(What you will do):
Render every line of the items below as a Markdown table with the columns Row and Line, numbering each row and skipping blank lines. Leave the pictures out of your answer.

---

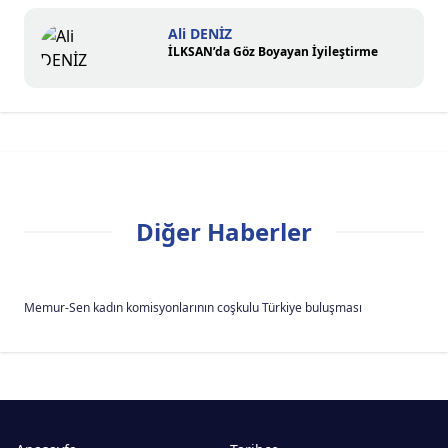
Ali DENİZ
İLKSAN’da Göz Boyayan İyileştirme
Diğer Haberler
Memur-Sen kadın komisyonlarının coşkulu Türkiye buluşması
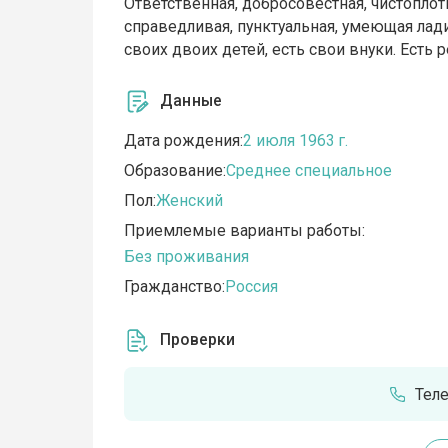
Ответственная, добросовестная, чистоплот
справедливая, пунктуальная, умеющая лад
своих двоих детей, есть свои внуки. Есть
Данные
Дата рождения:
2 июля 1963 г.
Образование:
Среднее специальное
Пол:
Женский
Приемлемые варианты работы:
Без проживания
Гражданство:
Россия
Проверки
Тел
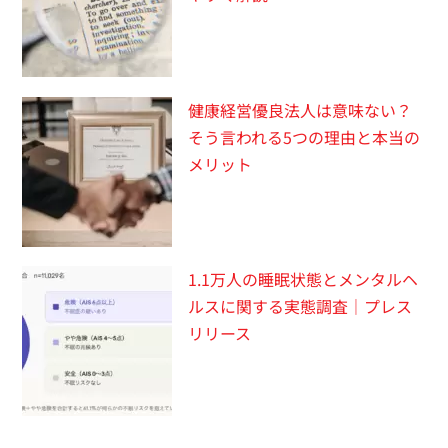
健康経営優良法人は意味ない？
そう言われる5つの理由と本当の
メリット
1.1万人の睡眠状態とメンタルヘ
ルスに関する実態調査｜プレス
リリース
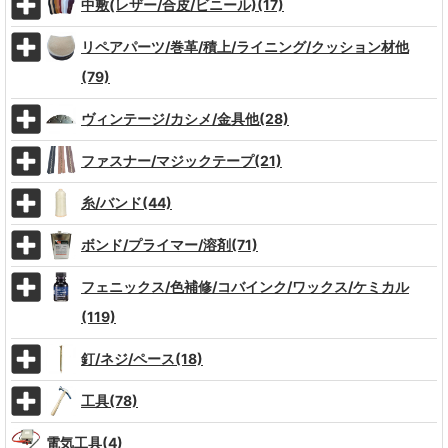
中敷(レザー/合皮/ビニール)(17)
リペアパーツ/巻革/積上/ライニング/クッション材他
(79)
ヴィンテージ/カシメ/金具他(28)
ファスナー/マジックテープ(21)
糸/バンド(44)
ボンド/プライマー/溶剤(71)
フェニックス/色補修/コバインク/ワックス/ケミカル
(119)
釘/ネジ/ペース(18)
工具(78)
電気工具(4)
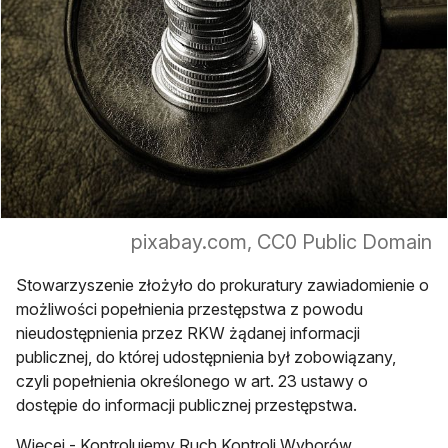
pixabay.com, CC0 Public Domain
Stowarzyszenie złożyło do prokuratury zawiadomienie o
możliwości popełnienia przestępstwa z powodu
nieudostępnienia przez RKW żądanej informacji
publicznej, do której udostępnienia był zobowiązany,
czyli popełnienia określonego w art. 23 ustawy o
dostępie do informacji publicznej przestępstwa.
Więcej - Kontrolujemy Ruch Kontroli Wyborów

---

(Result of this task):
| Row | Line |
|---|---|
| 1 | Ali DENİZ |
| 2 | İLKSAN’da Göz Boyayan İyileştirme |
| 3 | Diğer Haberler |
| 4 | Memur-Sen kadın komisyonlarının coşkulu Türkiye buluşması |
| 5 | Ответственная, добросовестная, чистоплот |
| 6 | справедливая, пунктуальная, умеющая лад |
| 7 | своих двоих детей, есть свои внуки. Есть |
| 8 | Данные |
| 9 | Дата рождения: |
| 10 | 2 июля 1963 г. |
| 11 | Образование: |
| 12 | Среднее специальное |
| 13 | Пол: |
| 14 | Женский |
| 15 | Приемлемые варианты работы: |
| 16 | Без проживания |
| 17 | Гражданство: |
| 18 | Россия |
| 19 | Проверки |
| 20 | Тел |
| 21 | 健康経営優良法人は意味ない？ |
| 22 | そう言われる5つの理由と本当の |
| 23 | メリット |
| 24 | 1.1万人の睡眠状態とメンタルヘ |
| 25 | ルスに関する実態調査｜プレス |
| 26 | リリース |
| 27 | 中敷(レザー/合皮/ビニール)(17) |
| 28 | リペアパーツ/巻革/積上/ライニング/クッション材他 |
| 29 | (79) |
| 30 | ヴィンテージ/カシメ/金具他(28) |
| 31 | ファスナー/マジックテープ(21) |
| 32 | 糸/バンド(44) |
| 33 | ボンド/プライマー/溶剤(71) |
| 34 | フェニックス/色補修/コバインク/ワックス/ケミカル |
| 35 | (119) |
| 36 | 釘/ネジ/ペース(18) |
| 37 | 工具(78) |
| 38 | 電気工具(4) |
| 39 | pixabay.com, CC0 Public Domain |
| 40 | Stowarzyszenie złożyło do prokuratury zawiadomienie o |
| 41 | możliwości popełnienia przestępstwa z powodu |
| 42 | nieudostępnienia przez RKW żądanej informacji |
| 43 | publicznej, do której udostępnienia był zobowiązany, |
| 44 | czyli popełnienia określonego w art. 23 ustawy o |
| 45 | dostępie do informacji publicznej przestępstwa. |
| 46 | Więcej - Kontrolujemy Ruch Kontroli Wyborów |